Google's John Mueller said on Twitter that it is a bad idea for Google to try to rank its ranking factors. To say content is more or less important than links, or to say one search ranking factor is more important than an other, was a "was a bad idea for us to frame" it that way.
He was referring to when Andrey Lipattsev from Google said in 2016 that content, links and RankBrain (weird one to list as a ranking factor by the way) were the top three ranking factors Google had.
John said on Twitter "It was a bad idea for us to frame this (or anything) as a part of a ranking of ranking factors." John went on to explain "how do you even compare? #/% of queries affected? % searches? % sites? % impressions? We use these internally, but they don't make much sense for users / SEOs."
Here is the context of this conversation on Twitter:
Yes,. That is likely. It fills in parts of queries that otherwise are missing.
— Bill Slawski ⚓ (@bill_slawski) June 9, 2021
It was a bad idea for us to frame this (or anything) as a part of a ranking of ranking factors. How do you even compare? #/% of queries affected? % searches? % sites? % impressions? We use these internally, but they don't make much sense for users / SEOs.

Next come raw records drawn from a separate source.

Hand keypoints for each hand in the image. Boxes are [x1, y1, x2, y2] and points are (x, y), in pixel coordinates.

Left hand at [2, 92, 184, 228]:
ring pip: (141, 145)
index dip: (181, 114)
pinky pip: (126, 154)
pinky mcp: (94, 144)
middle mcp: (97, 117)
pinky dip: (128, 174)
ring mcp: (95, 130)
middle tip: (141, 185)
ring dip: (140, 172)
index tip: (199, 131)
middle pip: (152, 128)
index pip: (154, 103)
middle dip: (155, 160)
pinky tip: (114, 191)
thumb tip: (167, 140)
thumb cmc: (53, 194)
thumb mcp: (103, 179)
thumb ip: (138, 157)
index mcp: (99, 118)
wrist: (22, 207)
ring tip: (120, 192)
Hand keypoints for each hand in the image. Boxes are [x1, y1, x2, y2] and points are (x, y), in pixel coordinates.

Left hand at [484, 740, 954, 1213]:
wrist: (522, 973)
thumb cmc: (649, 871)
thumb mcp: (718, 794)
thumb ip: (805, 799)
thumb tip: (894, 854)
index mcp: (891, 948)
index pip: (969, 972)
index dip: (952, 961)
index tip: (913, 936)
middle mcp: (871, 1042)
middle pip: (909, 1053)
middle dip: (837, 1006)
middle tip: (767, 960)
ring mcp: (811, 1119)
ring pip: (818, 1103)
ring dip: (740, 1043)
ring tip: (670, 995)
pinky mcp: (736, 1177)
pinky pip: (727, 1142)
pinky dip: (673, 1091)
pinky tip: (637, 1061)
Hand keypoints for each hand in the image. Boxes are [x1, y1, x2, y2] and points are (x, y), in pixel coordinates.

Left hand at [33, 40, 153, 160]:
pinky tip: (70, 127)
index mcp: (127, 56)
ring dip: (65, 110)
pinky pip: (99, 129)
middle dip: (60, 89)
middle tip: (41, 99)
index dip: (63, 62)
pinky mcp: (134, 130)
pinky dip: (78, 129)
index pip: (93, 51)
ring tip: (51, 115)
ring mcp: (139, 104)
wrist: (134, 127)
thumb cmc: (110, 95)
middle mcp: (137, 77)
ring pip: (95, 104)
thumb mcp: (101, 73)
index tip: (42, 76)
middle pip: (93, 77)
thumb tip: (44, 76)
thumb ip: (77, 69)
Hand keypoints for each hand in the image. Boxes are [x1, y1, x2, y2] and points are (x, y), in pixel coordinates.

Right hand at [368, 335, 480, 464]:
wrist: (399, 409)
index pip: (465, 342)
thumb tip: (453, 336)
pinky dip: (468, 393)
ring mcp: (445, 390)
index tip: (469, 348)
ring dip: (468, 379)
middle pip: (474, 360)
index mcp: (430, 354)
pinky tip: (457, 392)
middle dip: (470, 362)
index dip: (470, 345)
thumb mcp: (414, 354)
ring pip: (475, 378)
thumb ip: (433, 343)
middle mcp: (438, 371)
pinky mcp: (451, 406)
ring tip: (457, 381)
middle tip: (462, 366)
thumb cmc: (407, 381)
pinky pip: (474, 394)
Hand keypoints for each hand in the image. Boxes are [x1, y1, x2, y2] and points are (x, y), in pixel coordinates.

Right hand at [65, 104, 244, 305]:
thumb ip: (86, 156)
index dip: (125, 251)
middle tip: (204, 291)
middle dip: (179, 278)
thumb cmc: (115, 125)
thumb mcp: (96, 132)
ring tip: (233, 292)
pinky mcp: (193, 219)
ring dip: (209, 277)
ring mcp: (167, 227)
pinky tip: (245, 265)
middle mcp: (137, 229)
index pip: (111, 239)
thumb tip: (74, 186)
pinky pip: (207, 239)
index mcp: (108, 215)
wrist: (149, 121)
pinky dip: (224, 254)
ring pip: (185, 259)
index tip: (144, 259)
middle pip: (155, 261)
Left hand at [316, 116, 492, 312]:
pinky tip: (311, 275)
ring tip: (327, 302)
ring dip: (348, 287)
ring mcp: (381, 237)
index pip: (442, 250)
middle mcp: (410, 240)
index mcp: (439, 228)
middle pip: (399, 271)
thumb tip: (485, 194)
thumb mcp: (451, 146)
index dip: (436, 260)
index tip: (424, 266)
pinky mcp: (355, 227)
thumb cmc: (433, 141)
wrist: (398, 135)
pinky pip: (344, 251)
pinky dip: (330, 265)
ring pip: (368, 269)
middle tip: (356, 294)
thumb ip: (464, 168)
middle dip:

— 🍌 John 🍌 (@JohnMu) June 9, 2021
John clarified for me:
Machine learning is fascinating, and weird, but mentioning it in regards to search makes sense. The part I'm just not a fan of is when ranking factors are ranked. Reducing something that complex to a single number provides little value / insight.
— 🍌 John 🍌 (@JohnMu) June 9, 2021
John then dug in deeper on why it doesn't make sense to rank ranking factors:
Where does ranking even start? Understanding a query is massively complex, and determines what will be ranked, but is it a ranking factor? How does treating it as a ranking factor help a site-owner make decisions? It's complex, lots of rabbit-holes, and so dynamic :)
— 🍌 John 🍌 (@JohnMu) June 9, 2021
Yes! It's like asking someone who studied IR & search for years to rank the most important parts of search. There are lots of things which are important in their own ways, they need to work together, you can't just reduce them to a ranked list.
— 🍌 John 🍌 (@JohnMu) June 9, 2021
So we should stop ranking ranking factors? I mean, we know ranking factors like HTTPS and core web vitals are "tie breakers" and light weight signals - so where do we stop with the ranking of ranking factors?
(This is why I previously asked for Google Terminology etc. - I think a fair few questions get different answers due to the words used/interpretation etc.)
— Lyndon NA (Darth Autocrat) (@darth_na) June 9, 2021
John's response to those tweets:
If you're really keen on this, I'd recommend the route that Dawn has embarked on -- consuming literature, research, technical presentations, IR videos, etc. It's not light-weight, there's no short-cut, but over time things become clearer.